“I had such a wonderful, wonderful time with all of my family here for my big birthday,” Maga said.
“Me too! I’m so lucky I was able to make it out to see you.”
“It gets lonely here, you know. When you have a husband and four children and it’s busy and wonderful and then they’re all moved away or gone. It’s lonely.”
My heart broke. “I get to see you again in two weekends!” I said in a rush to combat the dark shadow of loneliness. It’s a thing I understand all too well. And something I continually hope to reduce with my regular phone calls.
“Yes, I have a work thing. It’s a very short trip, but I’ll definitely have time to see you.”

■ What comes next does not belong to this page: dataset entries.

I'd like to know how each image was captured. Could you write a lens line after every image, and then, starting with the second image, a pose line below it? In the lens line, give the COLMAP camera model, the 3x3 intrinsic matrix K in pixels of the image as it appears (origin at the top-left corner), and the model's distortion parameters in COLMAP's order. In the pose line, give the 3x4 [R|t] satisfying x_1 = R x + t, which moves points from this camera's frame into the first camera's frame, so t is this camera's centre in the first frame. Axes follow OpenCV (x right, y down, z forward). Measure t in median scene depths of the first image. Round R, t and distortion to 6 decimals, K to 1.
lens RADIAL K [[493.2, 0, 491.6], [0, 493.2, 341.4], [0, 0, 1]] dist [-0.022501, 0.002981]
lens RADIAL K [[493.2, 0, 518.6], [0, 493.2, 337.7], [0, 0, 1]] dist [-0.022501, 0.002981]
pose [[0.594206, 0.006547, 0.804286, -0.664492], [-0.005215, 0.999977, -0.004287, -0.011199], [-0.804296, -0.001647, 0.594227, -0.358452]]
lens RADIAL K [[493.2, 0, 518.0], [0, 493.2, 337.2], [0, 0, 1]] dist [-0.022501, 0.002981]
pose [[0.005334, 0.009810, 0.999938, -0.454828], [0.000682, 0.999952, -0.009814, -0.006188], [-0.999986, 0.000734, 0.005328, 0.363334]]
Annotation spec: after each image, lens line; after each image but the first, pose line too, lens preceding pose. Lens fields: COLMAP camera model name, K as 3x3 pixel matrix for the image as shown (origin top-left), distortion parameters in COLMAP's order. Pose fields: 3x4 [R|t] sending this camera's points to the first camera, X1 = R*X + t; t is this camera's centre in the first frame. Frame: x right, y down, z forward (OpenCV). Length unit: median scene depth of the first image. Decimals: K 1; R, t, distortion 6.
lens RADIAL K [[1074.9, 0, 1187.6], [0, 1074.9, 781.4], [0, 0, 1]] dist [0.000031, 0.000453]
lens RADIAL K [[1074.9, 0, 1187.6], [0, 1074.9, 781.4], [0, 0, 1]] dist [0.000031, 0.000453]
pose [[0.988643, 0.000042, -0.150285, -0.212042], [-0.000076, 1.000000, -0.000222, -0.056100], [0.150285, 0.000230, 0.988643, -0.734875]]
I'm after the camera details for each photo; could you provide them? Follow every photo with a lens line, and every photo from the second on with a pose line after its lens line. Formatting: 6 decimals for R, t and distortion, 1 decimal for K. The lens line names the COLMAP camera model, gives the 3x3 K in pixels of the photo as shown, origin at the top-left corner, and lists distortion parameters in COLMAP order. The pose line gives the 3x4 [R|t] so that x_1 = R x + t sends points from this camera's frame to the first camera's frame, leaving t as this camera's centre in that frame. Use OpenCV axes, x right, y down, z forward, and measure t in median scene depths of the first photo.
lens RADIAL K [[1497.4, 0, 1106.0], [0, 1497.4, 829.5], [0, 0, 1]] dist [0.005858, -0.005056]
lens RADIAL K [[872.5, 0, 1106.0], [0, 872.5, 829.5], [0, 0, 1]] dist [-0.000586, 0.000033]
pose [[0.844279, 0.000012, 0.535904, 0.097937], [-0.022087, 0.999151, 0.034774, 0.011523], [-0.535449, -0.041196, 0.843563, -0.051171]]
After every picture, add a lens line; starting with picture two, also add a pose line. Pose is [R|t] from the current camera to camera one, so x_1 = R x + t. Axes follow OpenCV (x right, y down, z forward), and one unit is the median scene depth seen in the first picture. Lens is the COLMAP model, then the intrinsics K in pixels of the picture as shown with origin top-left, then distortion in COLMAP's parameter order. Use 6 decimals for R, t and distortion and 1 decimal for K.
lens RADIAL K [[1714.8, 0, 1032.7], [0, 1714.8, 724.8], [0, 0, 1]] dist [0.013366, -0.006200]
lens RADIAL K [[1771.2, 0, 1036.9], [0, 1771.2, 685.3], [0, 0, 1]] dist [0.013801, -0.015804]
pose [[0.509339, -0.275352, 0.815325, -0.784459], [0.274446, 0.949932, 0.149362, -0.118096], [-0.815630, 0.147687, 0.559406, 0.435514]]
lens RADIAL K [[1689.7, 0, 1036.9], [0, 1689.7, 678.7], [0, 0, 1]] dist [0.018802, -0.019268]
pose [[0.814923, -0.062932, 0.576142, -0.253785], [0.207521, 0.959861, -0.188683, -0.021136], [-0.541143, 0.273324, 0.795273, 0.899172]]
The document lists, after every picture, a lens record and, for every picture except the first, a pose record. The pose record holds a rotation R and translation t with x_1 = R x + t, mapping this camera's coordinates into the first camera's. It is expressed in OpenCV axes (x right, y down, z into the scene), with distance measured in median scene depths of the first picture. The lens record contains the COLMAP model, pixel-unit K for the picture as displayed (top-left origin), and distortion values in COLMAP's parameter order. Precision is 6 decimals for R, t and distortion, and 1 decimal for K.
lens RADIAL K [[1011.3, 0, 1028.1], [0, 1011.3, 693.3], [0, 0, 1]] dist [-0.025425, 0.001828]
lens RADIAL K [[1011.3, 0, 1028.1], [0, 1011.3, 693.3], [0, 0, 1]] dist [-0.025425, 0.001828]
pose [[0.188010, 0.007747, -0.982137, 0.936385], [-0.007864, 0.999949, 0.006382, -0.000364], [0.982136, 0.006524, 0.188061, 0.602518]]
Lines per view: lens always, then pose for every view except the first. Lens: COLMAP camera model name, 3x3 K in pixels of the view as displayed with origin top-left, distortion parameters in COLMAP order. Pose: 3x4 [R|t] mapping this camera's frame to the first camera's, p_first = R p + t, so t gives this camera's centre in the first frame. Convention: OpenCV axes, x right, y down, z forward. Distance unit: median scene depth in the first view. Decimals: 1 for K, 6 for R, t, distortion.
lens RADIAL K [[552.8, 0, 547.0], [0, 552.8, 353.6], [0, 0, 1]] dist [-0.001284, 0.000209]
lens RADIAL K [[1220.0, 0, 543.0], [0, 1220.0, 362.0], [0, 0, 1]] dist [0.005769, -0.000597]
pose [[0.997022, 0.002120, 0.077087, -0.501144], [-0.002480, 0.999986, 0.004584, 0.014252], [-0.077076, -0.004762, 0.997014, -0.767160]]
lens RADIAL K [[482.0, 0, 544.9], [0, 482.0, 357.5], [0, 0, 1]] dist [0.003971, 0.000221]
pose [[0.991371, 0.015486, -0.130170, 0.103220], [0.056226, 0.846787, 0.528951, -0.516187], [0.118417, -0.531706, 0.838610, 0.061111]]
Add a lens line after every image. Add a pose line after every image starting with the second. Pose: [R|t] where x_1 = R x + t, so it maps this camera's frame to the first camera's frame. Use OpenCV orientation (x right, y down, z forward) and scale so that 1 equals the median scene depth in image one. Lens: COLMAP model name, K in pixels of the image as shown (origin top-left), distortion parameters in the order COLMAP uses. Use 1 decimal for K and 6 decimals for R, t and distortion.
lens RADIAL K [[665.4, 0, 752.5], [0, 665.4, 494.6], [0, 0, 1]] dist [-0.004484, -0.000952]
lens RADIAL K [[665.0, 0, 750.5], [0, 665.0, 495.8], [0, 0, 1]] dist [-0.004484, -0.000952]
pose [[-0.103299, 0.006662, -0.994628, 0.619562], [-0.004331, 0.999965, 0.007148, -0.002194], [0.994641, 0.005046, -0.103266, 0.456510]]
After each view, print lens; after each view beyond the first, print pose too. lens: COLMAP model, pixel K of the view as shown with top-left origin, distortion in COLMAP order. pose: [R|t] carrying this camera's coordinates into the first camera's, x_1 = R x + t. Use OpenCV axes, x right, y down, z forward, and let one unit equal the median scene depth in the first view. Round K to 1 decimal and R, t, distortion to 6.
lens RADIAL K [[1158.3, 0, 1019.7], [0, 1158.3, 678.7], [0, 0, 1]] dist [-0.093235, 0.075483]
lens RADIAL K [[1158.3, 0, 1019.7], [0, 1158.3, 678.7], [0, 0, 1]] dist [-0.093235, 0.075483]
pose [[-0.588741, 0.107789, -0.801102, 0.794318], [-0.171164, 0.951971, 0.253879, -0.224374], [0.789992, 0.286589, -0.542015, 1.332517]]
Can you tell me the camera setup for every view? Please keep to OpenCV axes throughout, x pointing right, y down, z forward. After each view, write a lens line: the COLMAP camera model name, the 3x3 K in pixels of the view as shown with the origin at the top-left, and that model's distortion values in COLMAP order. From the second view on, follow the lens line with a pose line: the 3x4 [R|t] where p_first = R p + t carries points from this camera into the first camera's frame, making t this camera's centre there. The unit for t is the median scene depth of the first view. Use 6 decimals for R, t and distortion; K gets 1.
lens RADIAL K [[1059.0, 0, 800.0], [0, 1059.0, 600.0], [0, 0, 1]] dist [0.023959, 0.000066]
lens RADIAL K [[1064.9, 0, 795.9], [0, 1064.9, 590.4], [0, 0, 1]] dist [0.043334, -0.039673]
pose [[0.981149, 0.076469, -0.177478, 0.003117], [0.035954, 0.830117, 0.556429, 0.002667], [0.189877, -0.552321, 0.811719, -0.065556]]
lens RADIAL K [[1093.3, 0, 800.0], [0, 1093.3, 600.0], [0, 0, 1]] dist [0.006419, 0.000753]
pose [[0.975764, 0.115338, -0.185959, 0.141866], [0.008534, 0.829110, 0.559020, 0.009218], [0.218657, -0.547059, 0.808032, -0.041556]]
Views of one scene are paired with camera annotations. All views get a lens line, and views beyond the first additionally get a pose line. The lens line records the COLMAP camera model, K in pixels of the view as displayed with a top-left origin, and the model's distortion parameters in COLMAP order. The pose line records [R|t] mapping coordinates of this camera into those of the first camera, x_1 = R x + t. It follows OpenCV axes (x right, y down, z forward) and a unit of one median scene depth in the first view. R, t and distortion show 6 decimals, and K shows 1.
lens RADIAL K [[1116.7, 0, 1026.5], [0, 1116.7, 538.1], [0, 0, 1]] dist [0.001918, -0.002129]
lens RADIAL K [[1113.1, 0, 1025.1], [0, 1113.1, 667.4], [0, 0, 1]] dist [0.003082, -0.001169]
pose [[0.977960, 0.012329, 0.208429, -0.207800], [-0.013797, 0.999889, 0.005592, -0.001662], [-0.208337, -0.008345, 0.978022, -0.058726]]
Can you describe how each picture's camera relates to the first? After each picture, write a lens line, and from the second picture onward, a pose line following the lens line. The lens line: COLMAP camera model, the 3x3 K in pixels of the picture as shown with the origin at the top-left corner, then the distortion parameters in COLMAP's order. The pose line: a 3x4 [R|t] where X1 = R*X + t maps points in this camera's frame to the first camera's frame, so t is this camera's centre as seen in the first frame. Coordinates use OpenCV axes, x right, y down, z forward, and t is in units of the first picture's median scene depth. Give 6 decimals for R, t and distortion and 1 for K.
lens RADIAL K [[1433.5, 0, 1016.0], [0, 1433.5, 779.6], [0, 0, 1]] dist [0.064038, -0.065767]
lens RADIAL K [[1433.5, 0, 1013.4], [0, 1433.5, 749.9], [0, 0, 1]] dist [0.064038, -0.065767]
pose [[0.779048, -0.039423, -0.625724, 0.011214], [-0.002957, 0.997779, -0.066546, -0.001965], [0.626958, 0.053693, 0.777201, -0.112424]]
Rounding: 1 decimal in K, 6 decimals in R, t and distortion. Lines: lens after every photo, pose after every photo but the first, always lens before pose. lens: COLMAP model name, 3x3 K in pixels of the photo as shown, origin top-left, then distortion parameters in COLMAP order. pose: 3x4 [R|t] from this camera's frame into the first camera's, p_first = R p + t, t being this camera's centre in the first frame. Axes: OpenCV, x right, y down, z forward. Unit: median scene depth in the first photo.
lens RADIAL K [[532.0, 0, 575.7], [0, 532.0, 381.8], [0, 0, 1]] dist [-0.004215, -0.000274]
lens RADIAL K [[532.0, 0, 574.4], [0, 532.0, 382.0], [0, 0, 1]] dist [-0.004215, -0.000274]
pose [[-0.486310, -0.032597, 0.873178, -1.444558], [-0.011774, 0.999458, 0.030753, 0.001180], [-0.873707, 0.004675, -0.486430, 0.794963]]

“How wonderful! What time do you get in?”
“Very very late on Friday.”
“Oh, don’t call me then. Call me Saturday morning. Oh, but you have to work. We can talk on Sunday then. Or before that. We’ll handle it…the way it should be done.”
“We will.” After going over the details 3x prior to this, her sudden retention of detail + demands + willingness to let the details sort themselves out caught me off guard. In a good way.
“I get confused,” she said.
“About what?” I said, confused.
“You seem to be understanding it all okay right now.” Which was the truth. She’d been very engaged in the conversation up to this point.
“Yes, I mean, I’m okay mostly but sometimes I get confused. It happens at 96. I just wish we could do my birthday weekend all over again. Well, you and I will soon.”
And we will. We’ll turn our Tuesday night phone calls into more weekend time together hoarding sunshine and memories to help with any future bouts of loneliness.